The list of indirect involvement includes organisations behind various websites that we've consulted on currency exchange, weather, info on Istanbul, flight comparisons, hotel reviews, travel experiences, safety in Istanbul, and so on.
Then there are the add-on organisations who touched our travel in some way: suitcase manufacturers, telecoms providers – getting our devices working here, retail outlets in the airport , the third parties providing snacks on British Airways, the organisation making the check-in kiosks, air traffic controllers, security checkers, passport and border controllers, cleaners of locations …
Each of the direct and indirect 'customer touchpoints' comprise a web of systems, processes, policies, compliance, interactions, interdependencies and other connections that together make our holiday logistics work. Beyond these back office 'technical' aspects of it, are the 'human' aspects of making it work – how many people does it take to get one person safely to a holiday destination with luggage and connected mobile devices? I'm guessing that it must run into several thousand.
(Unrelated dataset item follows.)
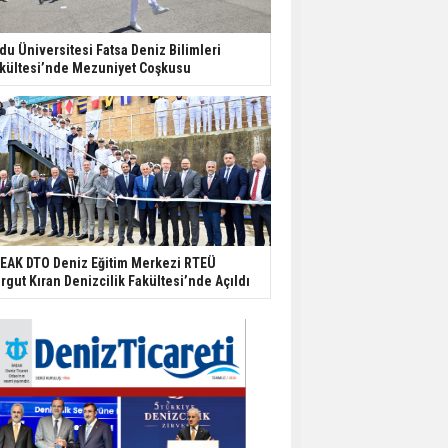
du Üniversitesi Fatsa Deniz Bilimleri
kültesi’nde Mezuniyet Coşkusu
EAK DTO Deniz Eğitim Merkezi RTEÜ
rgut Kıran Denizcilik Fakültesi’nde Açıldı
We've had a 'seamless end-to-end customer experience'. Everything has run smoothly and we're having a good time. It's easy to take that experience for granted. But I'm wondering if there would there be more value for me, and the people/organisations I've encountered on the way, in other responses, for example:
- Gratitude that it all works so well
- Recognition there is so much trust in 'the system' working
- Awareness that 'the system' is so complex that one tug somewhere and it could all come crashing down?
Gratitude: There's lots written on the benefits of cultivating an attitude of gratitude for both individuals and for organisations. Look, for example, at Charles Kerns article Counting your blessings or Dora Schmit's Effect of Gratitude on Organizational Citizenship Behavior and Customer Satisfaction both mentioned in a previous blog of mine on gratitude. If I were more consciously practicing gratitude what effect would it have on the people and organisations I encountered and would I feel differently too?
Trust: Arranging my holiday relied on me trusting the organisations involved and their proving trustworthy. For organisation proving they are trustworthy over time is essential to maintain customers. Look at the various examples of product recalls, most recently Samsung's and you'll see the damage done by trust breaking down. Whole industries can be decimated by consumer lack of trust. Tourism in Turkey, for example, has plunged 50% in the past year following terrorist attack and political unrest. Building and rebuilding trust (a lengthy process) is one set of activities. Maintaining it is another. (See one of my blogs on building trust here).
Complexity: The technology underpinning my holiday logistics is beyond comprehension, literally, as the author of Overcomplicated: Technology at the Limits of Comprehension explains in scary detail. Would conscious awareness of this complexity bring benefits? In the day to day things like password protection, paying online, being alert to scams and so on are a necessary part of it. In organisations and society the value of knowing how to work with complexity might help mitigate risks and provide some consumer assurance.
Rather than just take your smooth running holiday logistics for granted what do you think a better response would be? Let me know.
PS: I am now home and all the logistics worked without hitch on the return journey and the human interactions were great too.